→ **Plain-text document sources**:
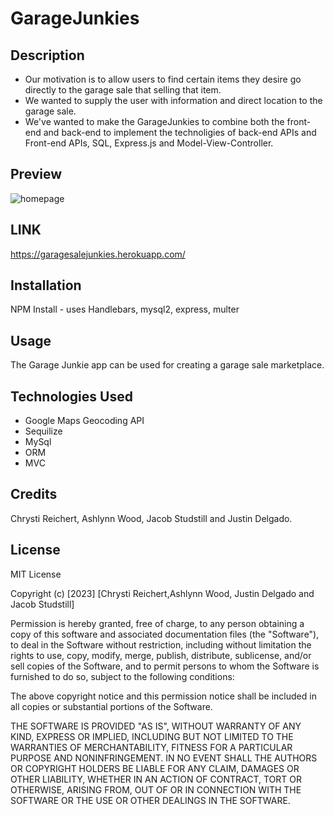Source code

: # GarageJunkies


## Description

- Our motivation is to allow users to find certain items they desire go directly to the garage sale that selling that item. 
- We wanted to supply the user with information and direct location to the garage sale.
- We've wanted to make the GarageJunkies to combine both the front-end and back-end to implement the technoligies of back-end APIs and Front-end APIs, SQL, Express.js and Model-View-Controller.

## Preview   
![homepage](/GarageJunkies/public/photos/Homepage.png)


## LINK  
https://garagesalejunkies.herokuapp.com/


## Installation
NPM Install  - uses Handlebars, mysql2, express, multer

## Usage

The Garage Junkie app can be used for creating a garage sale marketplace.

## Technologies Used
* Google Maps Geocoding API
* Sequilize
* MySql
* ORM
* MVC

  
## Credits

Chrysti Reichert, Ashlynn Wood, Jacob Studstill and Justin Delgado.

## License

MIT License

Copyright (c) [2023] [Chrysti Reichert,Ashlynn Wood, Justin Delgado and Jacob Studstill]

Permission is hereby granted, free of charge, to any person obtaining a copy
of this software and associated documentation files (the "Software"), to deal
in the Software without restriction, including without limitation the rights
to use, copy, modify, merge, publish, distribute, sublicense, and/or sell
copies of the Software, and to permit persons to whom the Software is
furnished to do so, subject to the following conditions:

The above copyright notice and this permission notice shall be included in all
copies or substantial portions of the Software.

THE SOFTWARE IS PROVIDED "AS IS", WITHOUT WARRANTY OF ANY KIND, EXPRESS OR
IMPLIED, INCLUDING BUT NOT LIMITED TO THE WARRANTIES OF MERCHANTABILITY,
FITNESS FOR A PARTICULAR PURPOSE AND NONINFRINGEMENT. IN NO EVENT SHALL THE
AUTHORS OR COPYRIGHT HOLDERS BE LIABLE FOR ANY CLAIM, DAMAGES OR OTHER
LIABILITY, WHETHER IN AN ACTION OF CONTRACT, TORT OR OTHERWISE, ARISING FROM,
OUT OF OR IN CONNECTION WITH THE SOFTWARE OR THE USE OR OTHER DEALINGS IN THE
SOFTWARE.
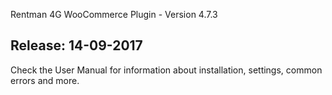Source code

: Rentman 4G WooCommerce Plugin - Version 4.7.3

Release: 14-09-2017
-----------------------------
Check the User Manual for information about installation, settings, common errors and more.
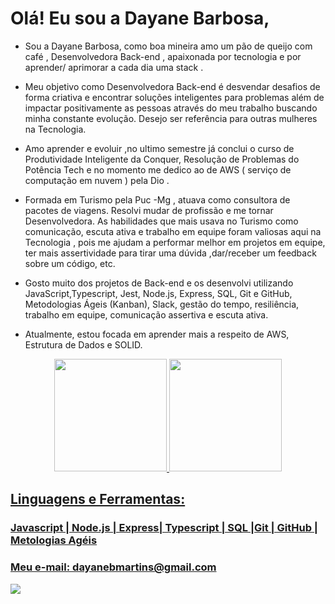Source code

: # Olá! Eu sou a Dayane Barbosa,

- Sou  a Dayane Barbosa,  como boa  mineira amo um pão de queijo com café , Desenvolvedora Back-end , apaixonada por tecnologia e por aprender/ aprimorar a  cada dia  uma stack .

- Meu objetivo  como Desenvolvedora Back-end é  desvendar desafios de forma criativa e encontrar soluções inteligentes para problemas além de  impactar positivamente as pessoas através do meu trabalho buscando minha constante evolução.  Desejo ser referência para outras mulheres na Tecnologia.

- Amo aprender e evoluir ,no ultimo semestre já conclui o curso de Produtividade Inteligente da Conquer, Resolução de Problemas do Potência Tech e no momento me dedico ao de AWS ( serviço de computação em nuvem ) pela Dio .

- Formada em Turismo pela Puc -Mg , atuava como consultora de pacotes de viagens.  Resolvi mudar de profissão e me tornar Desenvolvedora. As habilidades que mais usava no Turismo como  comunicação, escuta ativa  e trabalho em equipe foram  valiosas aqui na Tecnologia , pois me  ajudam a performar melhor em projetos em equipe, ter mais assertividade para tirar uma dúvida ,dar/receber um feedback sobre um código, etc.

* Gosto muito dos projetos de Back-end e os desenvolvi utilizando JavaScript,Typescript, Jest, Node.js, Express, SQL, Git e GitHub, Metodologias Ágeis (Kanban), Slack, gestão do tempo, resiliência, trabalho em equipe, comunicação assertiva e escuta ativa.

* Atualmente, estou focada em aprender mais a respeito de AWS, Estrutura de Dados e SOLID.

<div align="center">
  <a href="https://github.com/DAYANE1130">
  <img height="180em" src="https://github-readme-stats.vercel.app/api?username=dayane1130&show_icons=true&theme=dracula&include_all_commits=true&count_private=true"/>
  <img height="180em" src="https://github-readme-stats.vercel.app/api/top-langs/?username=dayane1130&layout=compact&langs_count=7&theme=dracula"/>
</div>

<h2>
Linguagens e Ferramentas:
</h2> 
<h3>
Javascript | Node.js | Express| Typescript | SQL |Git | GitHub | Metologias Agéis
</h3>
  <h3>
Meu e-mail: dayanebmartins@gmail.com 
</h3>

<div> 
  <a href=https://www.linkedin.com/in/barbosa-dayane/ target="_blank"><img src="https://img.shields.io/badge/-LinkedIn-%230077B5?style=for-the-badge&logo=linkedin&logoColor=white" target="_blank"></a> 
 
 
</div>
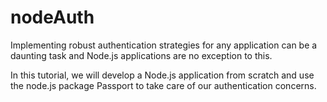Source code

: # nodeAuth

Implementing robust authentication strategies for any application can be a daunting task and Node.js applications are no exception to this. 

In this tutorial, we will develop a Node.js application from scratch and use the node.js package Passport to take care of our authentication concerns. 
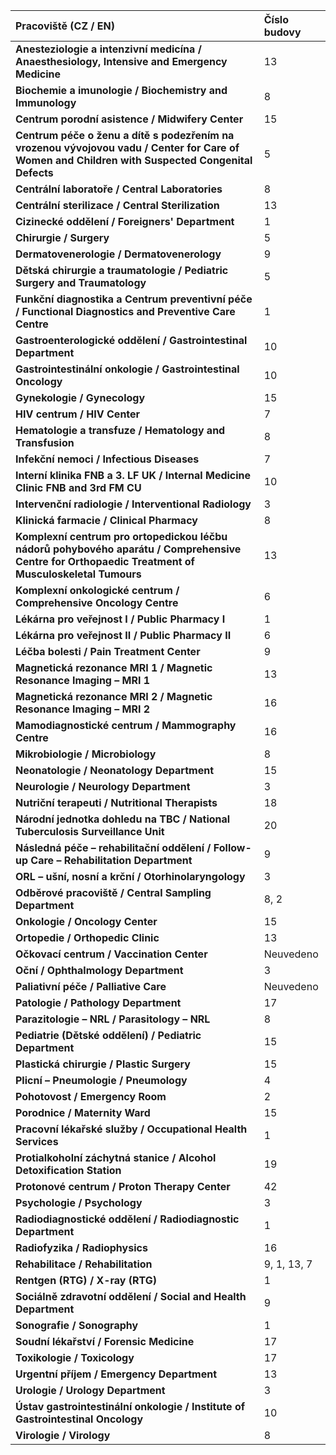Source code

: | Pracoviště (CZ / EN) | Číslo budovy |
| :--- | :--- |
| **Anesteziologie a intenzivní medicína / Anaesthesiology, Intensive and Emergency Medicine** | 13 |
| **Biochemie a imunologie / Biochemistry and Immunology** | 8 |
| **Centrum porodní asistence / Midwifery Center** | 15 |
| **Centrum péče o ženu a dítě s podezřením na vrozenou vývojovou vadu / Center for Care of Women and Children with Suspected Congenital Defects** | 5 |
| **Centrální laboratoře / Central Laboratories** | 8 |
| **Centrální sterilizace / Central Sterilization** | 13 |
| **Cizinecké oddělení / Foreigners' Department** | 1 |
| **Chirurgie / Surgery** | 5 |
| **Dermatovenerologie / Dermatovenerology** | 9 |
| **Dětská chirurgie a traumatologie / Pediatric Surgery and Traumatology** | 5 |
| **Funkční diagnostika a Centrum preventivní péče / Functional Diagnostics and Preventive Care Centre** | 1 |
| **Gastroenterologické oddělení / Gastrointestinal Department** | 10 |
| **Gastrointestinální onkologie / Gastrointestinal Oncology** | 10 |
| **Gynekologie / Gynecology** | 15 |
| **HIV centrum / HIV Center** | 7 |
| **Hematologie a transfuze / Hematology and Transfusion** | 8 |
| **Infekční nemoci / Infectious Diseases** | 7 |
| **Interní klinika FNB a 3. LF UK / Internal Medicine Clinic FNB and 3rd FM CU** | 10 |
| **Intervenční radiologie / Interventional Radiology** | 3 |
| **Klinická farmacie / Clinical Pharmacy** | 8 |
| **Komplexní centrum pro ortopedickou léčbu nádorů pohybového aparátu / Comprehensive Centre for Orthopaedic Treatment of Musculoskeletal Tumours** | 13 |
| **Komplexní onkologické centrum / Comprehensive Oncology Centre** | 6 |
| **Lékárna pro veřejnost I / Public Pharmacy I** | 1 |
| **Lékárna pro veřejnost II / Public Pharmacy II** | 6 |
| **Léčba bolesti / Pain Treatment Center** | 9 |
| **Magnetická rezonance MRI 1 / Magnetic Resonance Imaging – MRI 1** | 13 |
| **Magnetická rezonance MRI 2 / Magnetic Resonance Imaging – MRI 2** | 16 |
| **Mamodiagnostické centrum / Mammography Centre** | 16 |
| **Mikrobiologie / Microbiology** | 8 |
| **Neonatologie / Neonatology Department** | 15 |
| **Neurologie / Neurology Department** | 3 |
| **Nutriční terapeuti / Nutritional Therapists** | 18 |
| **Národní jednotka dohledu na TBC / National Tuberculosis Surveillance Unit** | 20 |
| **Následná péče – rehabilitační oddělení / Follow-up Care – Rehabilitation Department** | 9 |
| **ORL – ušní, nosní a krční / Otorhinolaryngology** | 3 |
| **Odběrové pracoviště / Central Sampling Department** | 8, 2 |
| **Onkologie / Oncology Center** | 15 |
| **Ortopedie / Orthopedic Clinic** | 13 |
| **Očkovací centrum / Vaccination Center** | Neuvedeno |
| **Oční / Ophthalmology Department** | 3 |
| **Paliativní péče / Palliative Care** | Neuvedeno |
| **Patologie / Pathology Department** | 17 |
| **Parazitologie – NRL / Parasitology – NRL** | 8 |
| **Pediatrie (Dětské oddělení) / Pediatric Department** | 15 |
| **Plastická chirurgie / Plastic Surgery** | 15 |
| **Plicní – Pneumologie / Pneumology** | 4 |
| **Pohotovost / Emergency Room** | 2 |
| **Porodnice / Maternity Ward** | 15 |
| **Pracovní lékařské služby / Occupational Health Services** | 1 |
| **Protialkoholní záchytná stanice / Alcohol Detoxification Station** | 19 |
| **Protonové centrum / Proton Therapy Center** | 42 |
| **Psychologie / Psychology** | 3 |
| **Radiodiagnostické oddělení / Radiodiagnostic Department** | 1 |
| **Radiofyzika / Radiophysics** | 16 |
| **Rehabilitace / Rehabilitation** | 9, 1, 13, 7 |
| **Rentgen (RTG) / X-ray (RTG)** | 1 |
| **Sociálně zdravotní oddělení / Social and Health Department** | 9 |
| **Sonografie / Sonography** | 1 |
| **Soudní lékařství / Forensic Medicine** | 17 |
| **Toxikologie / Toxicology** | 17 |
| **Urgentní příjem / Emergency Department** | 13 |
| **Urologie / Urology Department** | 3 |
| **Ústav gastrointestinální onkologie / Institute of Gastrointestinal Oncology** | 10 |
| **Virologie / Virology** | 8 |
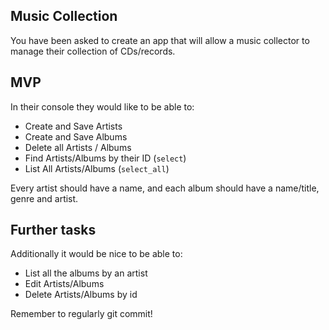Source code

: ## Music Collection

You have been asked to create an app that will allow a music collector to manage their collection of CDs/records.

## MVP

In their console they would like to be able to:

- Create and Save Artists
- Create and Save Albums
- Delete all Artists / Albums
- Find Artists/Albums by their ID (`select`)
- List All Artists/Albums (`select_all`)

Every artist should have a name, and each album should have a name/title, genre and artist.

## Further tasks

Additionally it would be nice to be able to:

- List all the albums by an artist
- Edit Artists/Albums
- Delete Artists/Albums by id

Remember to regularly git commit!
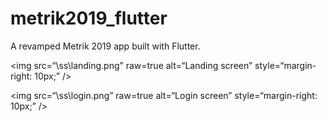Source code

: # metrik2019_flutter

A revamped Metrik 2019 app built with Flutter.

<img
src=“\ss\landing.png”
raw=true
alt=“Landing screen”
style=“margin-right: 10px;”
/>

<img
src=“\ss\login.png”
raw=true
alt=“Login screen”
style=“margin-right: 10px;”
/>
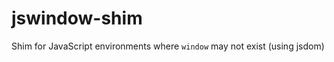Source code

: jswindow-shim
=============

Shim for JavaScript environments where `window` may not exist (using jsdom)
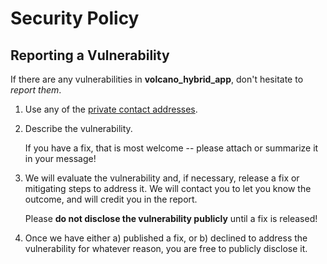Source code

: # Security Policy

## Reporting a Vulnerability

If there are any vulnerabilities in **volcano_hybrid_app**, don't hesitate to _report them_.

1. Use any of the [private contact addresses](https://github.com/PlaxXOnline/volcano_hybrid_app#support).
2. Describe the vulnerability.

   If you have a fix, that is most welcome -- please attach or summarize it in your message!

3. We will evaluate the vulnerability and, if necessary, release a fix or mitigating steps to address it. We will contact you to let you know the outcome, and will credit you in the report.

   Please **do not disclose the vulnerability publicly** until a fix is released!

4. Once we have either a) published a fix, or b) declined to address the vulnerability for whatever reason, you are free to publicly disclose it.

→ **The task**:
Which lines of the records above hold the word "copies"? Copy each of them.

→ **Reply to the task**:
copies of the Software, and to permit persons to whom the Software is
copies or substantial portions of the Software.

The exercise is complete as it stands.